It’s usually a bad idea for the entrepreneur selling a company to tackle the M&A market without help from an experienced M&A Advisor. Retaining experience from an advisor who is in the business of selling companies helps ensure that business owners don’t approach the sale process naively or ill-prepared. There are always rough patches in the process and a savvy advisor knows how to navigate them to help secure a successful outcome for the seller. The seller will have to pay for these services but provided the seller has selected a qualified advisor, the ROI is usually very high. The complexity and multiplicity of tasks, the immense distraction for a business owner of running their business while simultaneously trying to sell it, and the downside of going through an M&A process and coming up empty-handed, are among the key reasons to hire an investment bank.
M&A Advisor Fee Structures
The advisor’s biggest payout comes in the form of a success fee if / when the deal closes. The fee is usually based on the final price of the transaction, subject to certain terms and modifications. This so-called “success fee” is set by the business owner and advisor when they commercialize their relationship. If the agreement calls for a percentage of the price, the advisor has an added incentive to maximize the value for the business owner.
In addition to a success fee, many M&A advisors require retainer fees–either an up-front payment or a monthly installment–while the M&A process is underway. Aside from helping pay out of pocket expenses, the retainer assures commitment by the seller. “It’s a predictable indicator of the seriousness of the owner to follow through on the sale and cuts out business owners that just want to see what their business is worth” says Jeremy Hovater of Sunset Business Advisors.
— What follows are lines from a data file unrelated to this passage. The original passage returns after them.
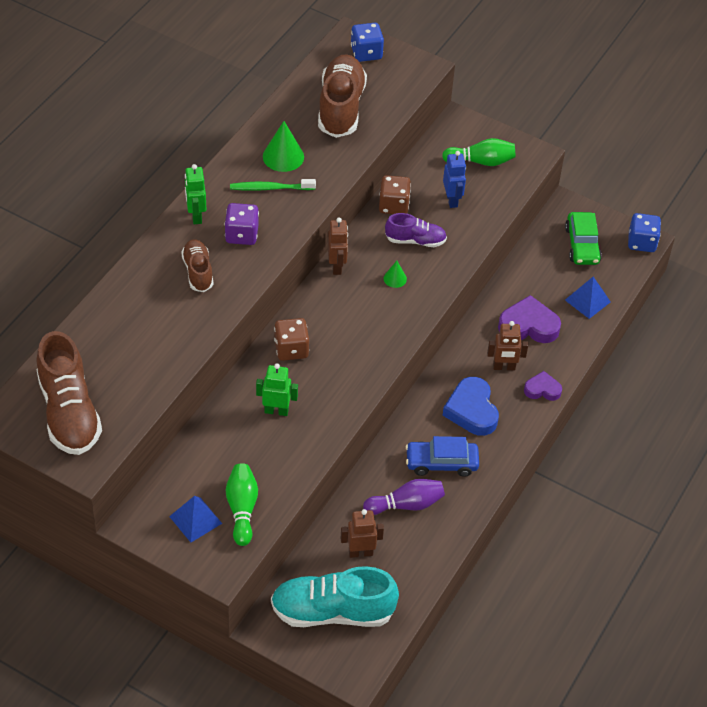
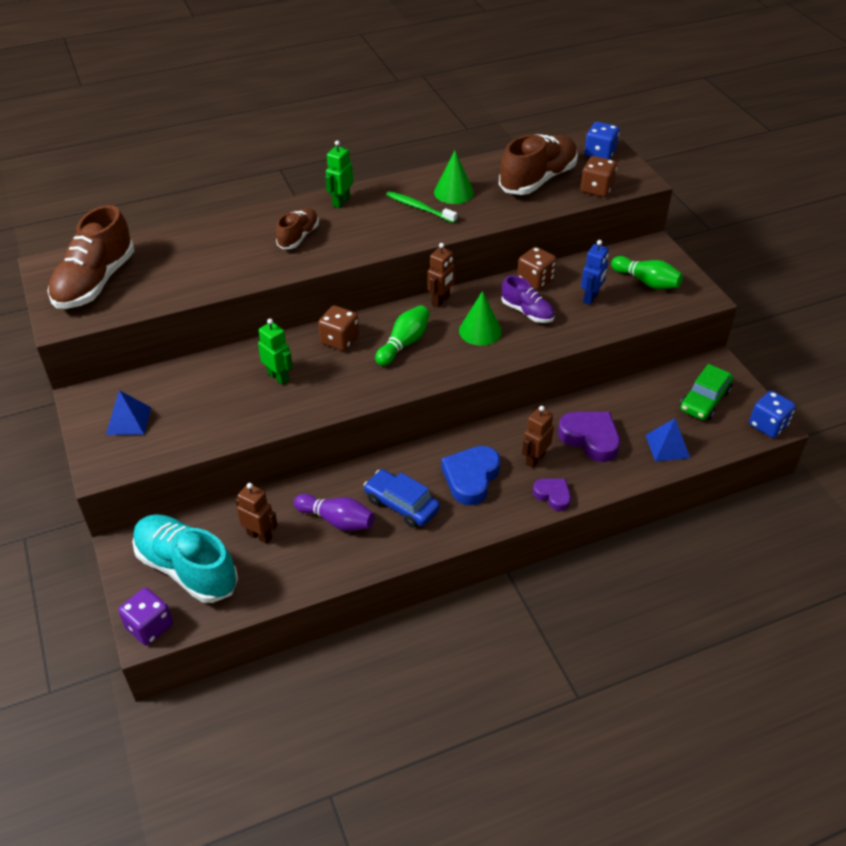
camera: 40 degrees right, 5 degrees down
purple dice [225,203,259,245] -> purple dice moved to [118,588,173,645]
green bowling pin [226,463,258,546] -> green bowling pin moved to [375,305,430,366]
green cone [384,261,407,288] -> green cone [459,291,502,346], size x1.81
brown robot [487,321,528,370] -> brown robot turned 90 degrees clockwise [522,406,554,468]
none -> brown dice [581,156,617,197]

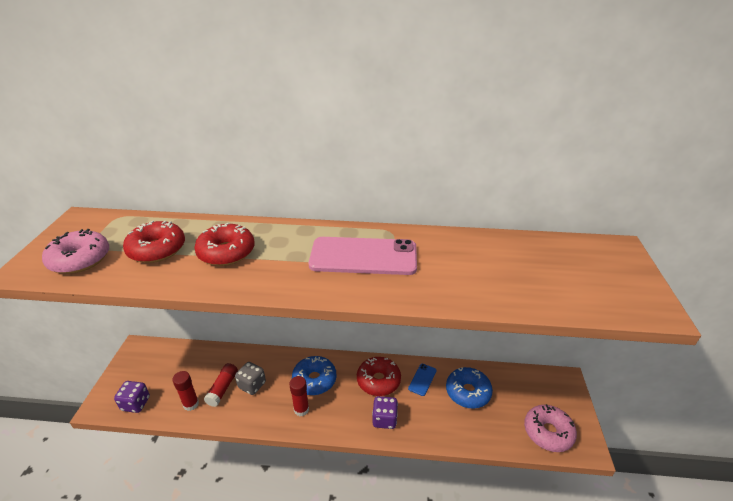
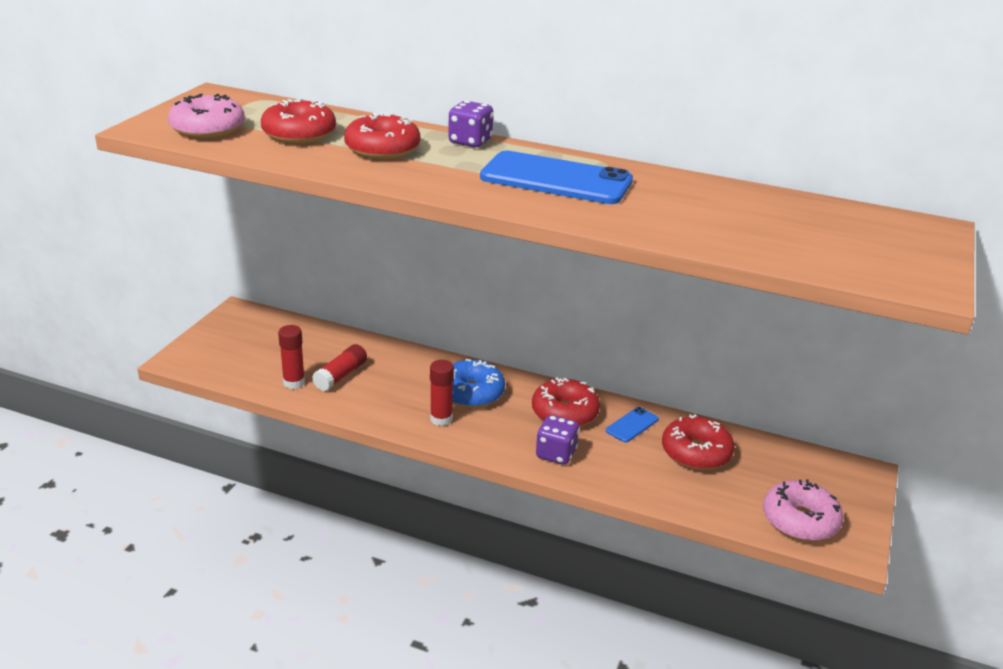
camera: 15 degrees right, 5 degrees down
purple dice [114,381,150,413] -> purple dice moved to [448,101,493,147]
grey dice [235,362,266,395] -> none
pink phone [308,237,417,275] -> blue phone [480,151,633,204]
blue donut [446,367,493,409] -> red donut [662,414,734,470]

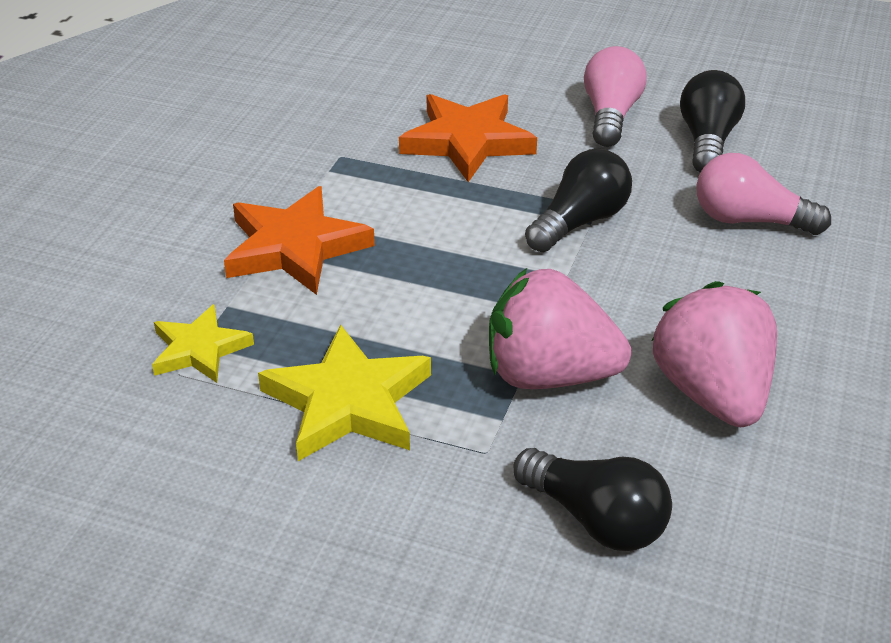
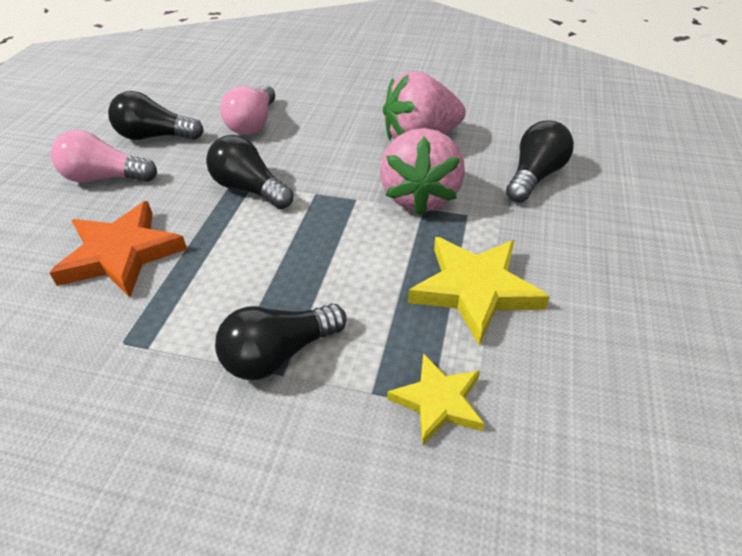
camera: 95 degrees left, 5 degrees up
orange star [224,186,375,295] -> black light bulb [215,303,347,380]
Preparing the Business for Sale
Considerable work goes into making the target market ready before the marketing package can go out. Clean financial information is critical. Many private company financials may be accurate but have “missing elements,” such as forward-looking business plans or “narratives” to back up the data. Beyond the financials, the advisor will want to assure that any physical facilities or locations look well-maintained. Ensuring that any key customers and suppliers are on board if the selling company changes hands is another vital task, as any buyer will want some degree of assurance that existing customers will remain in a change of control.
Going to Market
In the most visible portion of the process, the advisor “takes the owner’s company to market” and chooses the route that maximizes the chances of success for the business owner. Frequently, that involves some form of process by which the various buyers are contacted and asked to indicate interest at increasing degrees of commitment and seriousness. The advisor should be able to manage this process efficiently, including qualification of the buyers based on expertise, demonstration of seriousness, and capital available to close the deal. Depending on time requirements and special features of the target, a knowledgeable advisor may determine it is better to “show” the property to only one or two potential buyers; in other cases, the advisor may suggest a broader approach. No two processes are the same and therefore should not be treated the same.
Whether approaching a large buyer population or a few, the M&A advisor prepares a Confidential Business Review, often called a “marketing package” that includes significant financial, operations, and strategic information about the selling company.
Closing the Deal
Finally, a selling client should be confident the advisor can help with final negotiation of deal terms, including structures, escrows, seller financing, earn outs, and other key issues. If it takes contingent payments to get the deal done, the advisor should be able to guide those decisions. If non-price considerations such as non-compete agreements are critical, or if an employment or consulting contract for the selling owner is needed, the advisor should be able to help with these as well.